249990 Addressing Worker and Community Health Impacts of Institutional and Large-Scale Biomass Burning

Wednesday, November 2, 2011

Molly Jacobs, MPH , Lowell Center for Sustainable Production, University of Massachusetts, Lowell, MA
Polly Hoppin, ScD , Environmental Health Initiative, University of Massachusetts Lowell, Lowell, MA
Richard Clapp, DSc MPH , School of Health and the Environment, Department of Work Environment, University of Massachusetts Lowell, Lowell, MA
Norman Anderson , Division of Environmental Health, Maine Department of Health and Human Services, Augusta, ME
David Brown, PhD , Environment and Human Health, Inc., North Haven, Connecticut, CT
Bolstered by renewable energy tax and other incentives, the Northeast has seen a proliferation of wood-burning to generate electrical power and heat for industries and institutions. Proponents argue that wood is a renewable resource that can be burned cleanly and efficiently, while providing "green jobs" that stimulate local economies. Yet the impacts of wood-burning on health have not been systematically taken into account in policy-making. The objective of this project is to stimulate close attention to worker and community health impacts as the development of biomass energy goes forward. Methods include: (a) assessing community and worker health impacts from production and combustion of wood biomass, and current policies aimed at protecting public health, via literature/policy reviews and key informant interviews; (b) engaging health experts and leaders in discussion about risks to health from wood biomass burning, and about policy solutions; (c) hosting a policy symposium with leaders from energy, environment and public health agencies to begin a constructive dialogue about policy solutions. Preliminary results include evidence of health risks to workers from the production and delivery of wood fuel and risks to community residents from boiler emissions and truck traffic. Priority policy opportunities identified include consideration of peak exposures in air quality regulation; using comprehensive health impact assessments in policy planning, permitting and siting decisions; removing barriers to the introduction of cleaner-burning technologies, among others. A framework for taking into account worker public health impacts early in decision-making on "green technologies" will be presented.

Learning Areas:
Public health or related public policy

Learning Objectives:
1. Describe key worker and community health hazards from thermal/electrical energy derived from wood fuel. 2. List at least 5 gaps in current policies and programs for mitigating worker and community health harms from woody-biomass energy. 3. Describe key policy opportunities to advance a more systematic incorporation of worker and public health considerations into biomass energy decision-making.

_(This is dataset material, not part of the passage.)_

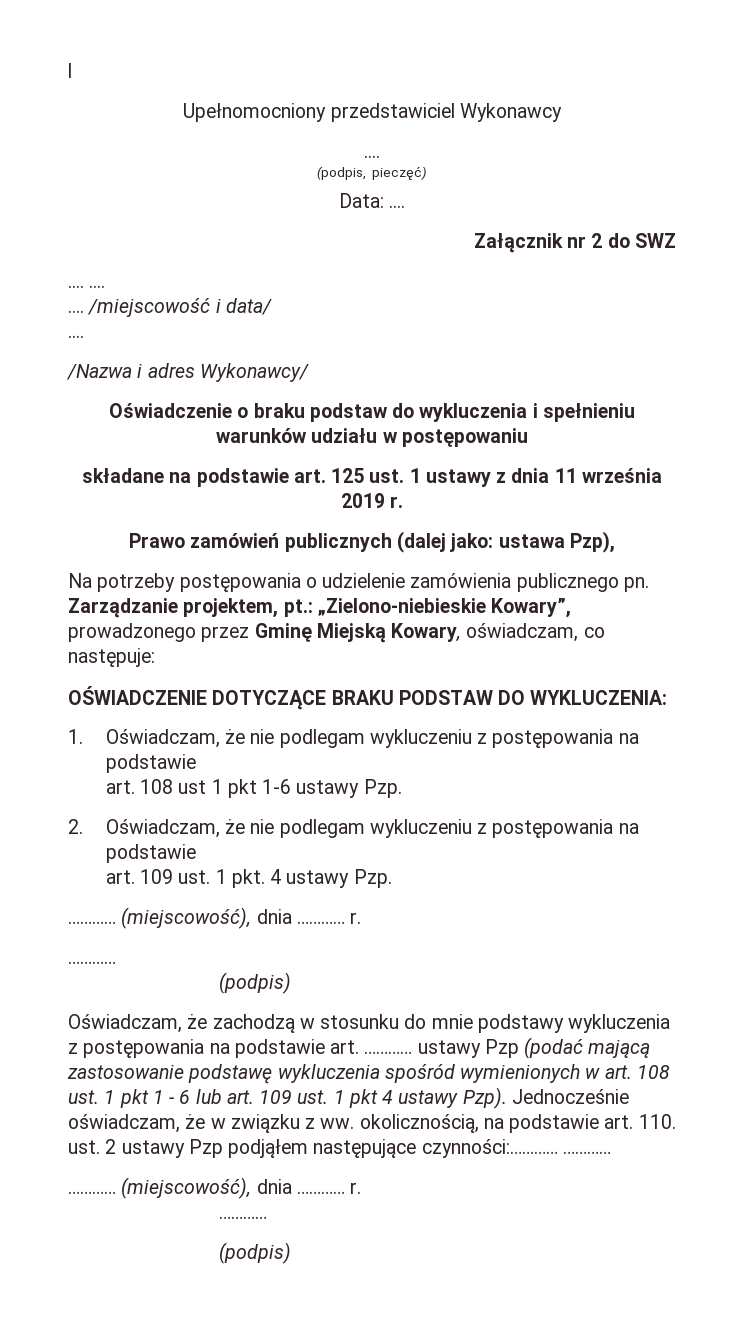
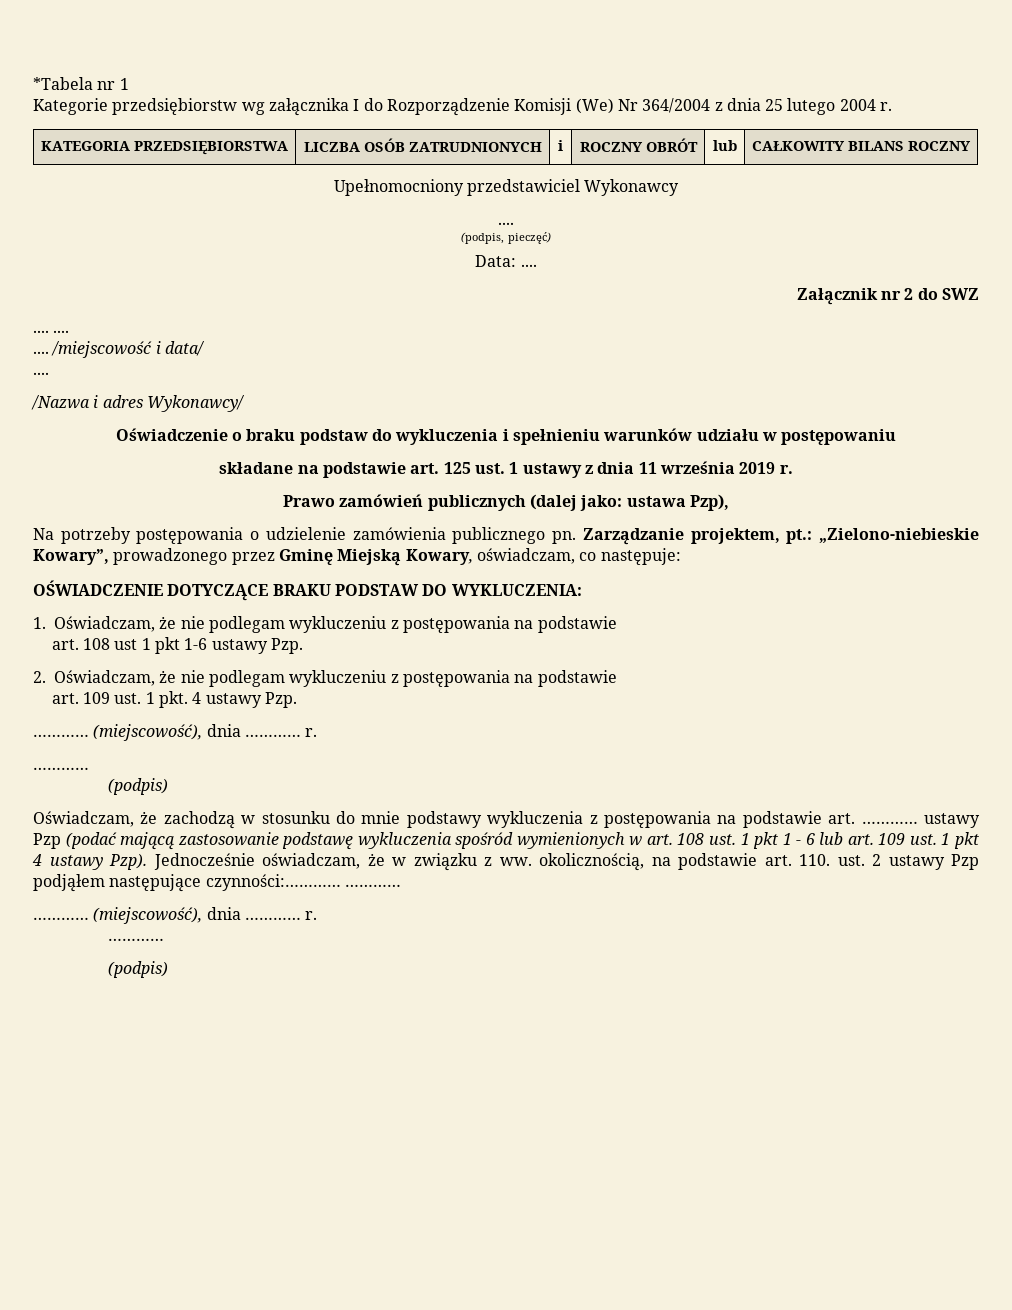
[68,63,72,78] l -> [33,77,129,90] [33,98,893,116] [41,141,288,155] [303,138,542,152] [558,140,563,151] [579,138,698,152] [712,140,737,151] [752,141,971,151] *Tabela nr 1 // Kategorie przedsiębiorstw wg załącznika I do Rozporządzenie Komisji (We) Nr 364/2004 z dnia 25 lutego 2004 r. // KATEGORIA PRZEDSIĘBIORSTWA | LICZBA OSÓB ZATRUDNIONYCH | i | ROCZNY OBRÓT | lub | CAŁKOWITY BILANS ROCZNY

Keywords: Environmental Health, Occupational Exposure

Presenting author's disclosure statement:

Qualified on the content I am responsible for because: For over a decade, I have worked as a public health researcher focusing on (a) understanding the links between environmental and occupational exposures that contribute to illness, and (b) developing and promoting effective preventative solutions across a variety of organizational sectors. I have worked on several research synthesis and translation projects on a range of occupational and environmental health issues. Examples of recent publications include: (1) Lessons Learned: Solutions for Workplace Safety & Health. Lowell Center. January 2011; (2) Clapp R, Jacobs M, Loechler E. “Environmental and Occupational Causes of Cancer: New Evidence 2005-2007,” Reviews on Environmental Health. 2008;23(1):1-37. (3) Jacobs M, et al. Asthma-Related Chemicals in Massachusetts: an Analysis of Toxics Use Reduction Act Data. Lowell Center. July 2009. (4) Jacobs M, Clapp R. Industrial Carcinogens: A Need for Action. Lowell Center. September 2008. (5) Jacobs M, Clapp R. Air and Water Pollutants: A Need for Action. Lowell Center. December 2008.
Any relevant financial relationships? No

I agree to comply with the American Public Health Association Conflict of Interest and Commercial Support Guidelines, and to disclose to the participants any off-label or experimental uses of a commercial product or service discussed in my presentation.